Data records
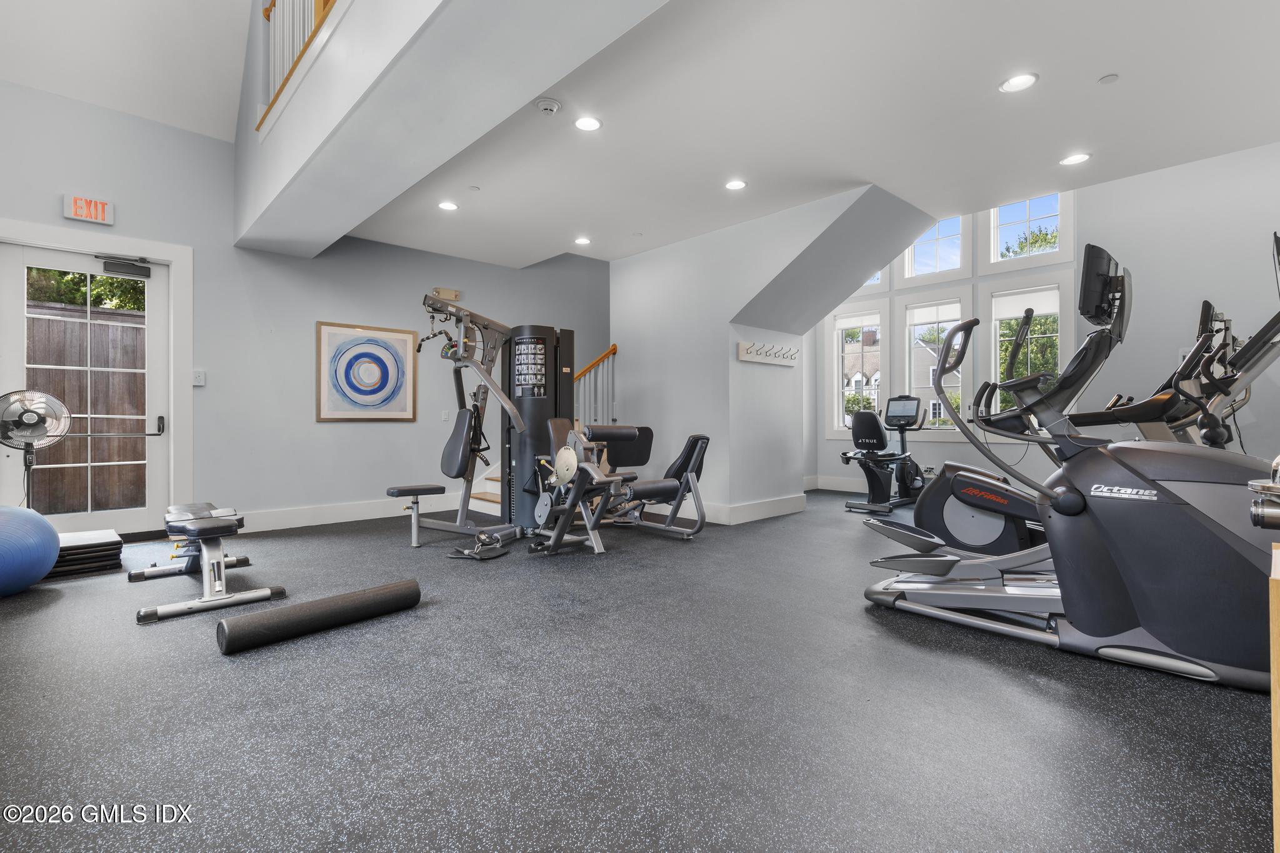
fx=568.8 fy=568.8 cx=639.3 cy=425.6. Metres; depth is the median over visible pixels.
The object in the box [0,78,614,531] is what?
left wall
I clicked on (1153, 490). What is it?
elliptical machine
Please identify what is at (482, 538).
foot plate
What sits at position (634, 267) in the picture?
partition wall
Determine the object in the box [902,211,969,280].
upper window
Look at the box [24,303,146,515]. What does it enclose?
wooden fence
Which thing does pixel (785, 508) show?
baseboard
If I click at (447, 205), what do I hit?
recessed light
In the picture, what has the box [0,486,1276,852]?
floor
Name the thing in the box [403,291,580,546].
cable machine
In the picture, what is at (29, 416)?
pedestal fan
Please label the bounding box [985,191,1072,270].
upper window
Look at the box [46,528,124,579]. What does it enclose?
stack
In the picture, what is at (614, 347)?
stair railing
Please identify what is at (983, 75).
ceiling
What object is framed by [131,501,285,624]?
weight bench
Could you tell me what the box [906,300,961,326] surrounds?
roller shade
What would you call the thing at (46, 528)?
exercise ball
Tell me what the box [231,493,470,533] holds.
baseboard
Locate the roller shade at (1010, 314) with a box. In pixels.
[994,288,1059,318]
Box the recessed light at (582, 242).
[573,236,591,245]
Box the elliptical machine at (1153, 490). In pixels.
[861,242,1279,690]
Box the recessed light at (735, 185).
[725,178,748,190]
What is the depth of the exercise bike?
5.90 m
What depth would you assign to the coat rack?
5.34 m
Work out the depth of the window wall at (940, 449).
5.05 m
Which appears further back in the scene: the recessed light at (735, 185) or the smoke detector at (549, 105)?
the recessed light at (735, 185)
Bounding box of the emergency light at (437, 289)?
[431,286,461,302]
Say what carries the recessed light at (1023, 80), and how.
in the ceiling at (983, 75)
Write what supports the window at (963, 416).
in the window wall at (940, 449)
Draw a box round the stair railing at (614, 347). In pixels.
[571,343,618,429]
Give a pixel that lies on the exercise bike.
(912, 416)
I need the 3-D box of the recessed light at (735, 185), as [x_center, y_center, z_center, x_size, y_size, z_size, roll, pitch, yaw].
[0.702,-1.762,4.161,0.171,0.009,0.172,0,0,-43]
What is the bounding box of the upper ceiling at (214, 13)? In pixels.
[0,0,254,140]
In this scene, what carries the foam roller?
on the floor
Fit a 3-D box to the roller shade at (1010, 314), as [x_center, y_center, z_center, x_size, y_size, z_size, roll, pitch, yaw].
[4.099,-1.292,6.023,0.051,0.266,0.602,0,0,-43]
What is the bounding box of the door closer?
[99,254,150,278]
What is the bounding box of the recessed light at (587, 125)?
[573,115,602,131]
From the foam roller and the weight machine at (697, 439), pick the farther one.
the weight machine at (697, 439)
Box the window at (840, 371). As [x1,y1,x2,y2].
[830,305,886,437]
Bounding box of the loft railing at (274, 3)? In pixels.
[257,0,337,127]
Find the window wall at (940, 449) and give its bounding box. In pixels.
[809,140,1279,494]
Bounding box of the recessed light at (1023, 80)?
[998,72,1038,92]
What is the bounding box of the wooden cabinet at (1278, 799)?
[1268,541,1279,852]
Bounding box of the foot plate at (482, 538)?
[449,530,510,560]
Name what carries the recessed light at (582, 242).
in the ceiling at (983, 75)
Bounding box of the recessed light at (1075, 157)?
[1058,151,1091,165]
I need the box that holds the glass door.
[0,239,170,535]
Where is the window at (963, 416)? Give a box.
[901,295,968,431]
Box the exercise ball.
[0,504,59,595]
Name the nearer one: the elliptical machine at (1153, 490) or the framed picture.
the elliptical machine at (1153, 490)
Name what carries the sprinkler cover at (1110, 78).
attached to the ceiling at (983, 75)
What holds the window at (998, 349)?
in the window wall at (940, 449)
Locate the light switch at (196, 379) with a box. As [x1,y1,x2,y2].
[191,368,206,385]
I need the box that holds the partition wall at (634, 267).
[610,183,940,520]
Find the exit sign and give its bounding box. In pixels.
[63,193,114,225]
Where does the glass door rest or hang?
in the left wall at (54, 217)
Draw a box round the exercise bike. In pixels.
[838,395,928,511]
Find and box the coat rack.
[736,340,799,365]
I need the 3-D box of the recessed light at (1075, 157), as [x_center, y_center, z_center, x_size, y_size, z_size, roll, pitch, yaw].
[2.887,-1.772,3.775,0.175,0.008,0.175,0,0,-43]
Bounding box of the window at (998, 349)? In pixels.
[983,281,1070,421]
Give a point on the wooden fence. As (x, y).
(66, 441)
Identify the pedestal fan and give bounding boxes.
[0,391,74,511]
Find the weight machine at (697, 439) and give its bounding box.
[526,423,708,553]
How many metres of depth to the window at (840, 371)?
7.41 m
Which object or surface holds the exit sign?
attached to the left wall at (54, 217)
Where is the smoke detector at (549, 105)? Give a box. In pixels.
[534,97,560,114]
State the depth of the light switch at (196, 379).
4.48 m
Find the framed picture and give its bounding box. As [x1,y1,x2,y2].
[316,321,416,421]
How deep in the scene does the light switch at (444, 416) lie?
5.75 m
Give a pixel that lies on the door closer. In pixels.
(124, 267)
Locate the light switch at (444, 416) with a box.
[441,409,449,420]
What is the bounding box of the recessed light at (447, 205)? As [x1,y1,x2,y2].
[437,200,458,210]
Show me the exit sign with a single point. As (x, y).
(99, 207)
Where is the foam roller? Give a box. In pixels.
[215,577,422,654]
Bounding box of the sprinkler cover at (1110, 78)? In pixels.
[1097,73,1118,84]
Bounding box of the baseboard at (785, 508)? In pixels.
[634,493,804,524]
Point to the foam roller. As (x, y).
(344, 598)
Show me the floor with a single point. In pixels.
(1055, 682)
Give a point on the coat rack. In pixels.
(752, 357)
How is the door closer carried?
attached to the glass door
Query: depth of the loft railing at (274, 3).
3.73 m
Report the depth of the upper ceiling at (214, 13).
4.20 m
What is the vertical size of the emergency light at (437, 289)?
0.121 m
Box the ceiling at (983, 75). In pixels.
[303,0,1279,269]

• _Task description_
Up to and including the last line of the records above, print exactly every line from the one that contains "Where is the smoke" onward.

• _Response box_
Where is the smoke detector at (549, 105)? Give a box. In pixels.
[534,97,560,114]
State the depth of the light switch at (196, 379).
4.48 m
Find the framed picture and give its bounding box. As [x1,y1,x2,y2].
[316,321,416,421]
How deep in the scene does the light switch at (444, 416) lie?
5.75 m
Give a pixel that lies on the door closer. In pixels.
(124, 267)
Locate the light switch at (444, 416) with a box.
[441,409,449,420]
What is the bounding box of the recessed light at (447, 205)? As [x1,y1,x2,y2].
[437,200,458,210]
Show me the exit sign with a single point. As (x, y).
(99, 207)
Where is the foam roller? Give a box. In pixels.
[215,577,422,654]
Bounding box of the sprinkler cover at (1110, 78)? In pixels.
[1097,73,1118,84]
Bounding box of the baseboard at (785, 508)? In pixels.
[634,493,804,524]
Point to the foam roller. As (x, y).
(344, 598)
Show me the floor with a single point. In pixels.
(1055, 682)
Give a point on the coat rack. In pixels.
(752, 357)
How is the door closer carried?
attached to the glass door
Query: depth of the loft railing at (274, 3).
3.73 m
Report the depth of the upper ceiling at (214, 13).
4.20 m
What is the vertical size of the emergency light at (437, 289)?
0.121 m
Box the ceiling at (983, 75). In pixels.
[303,0,1279,269]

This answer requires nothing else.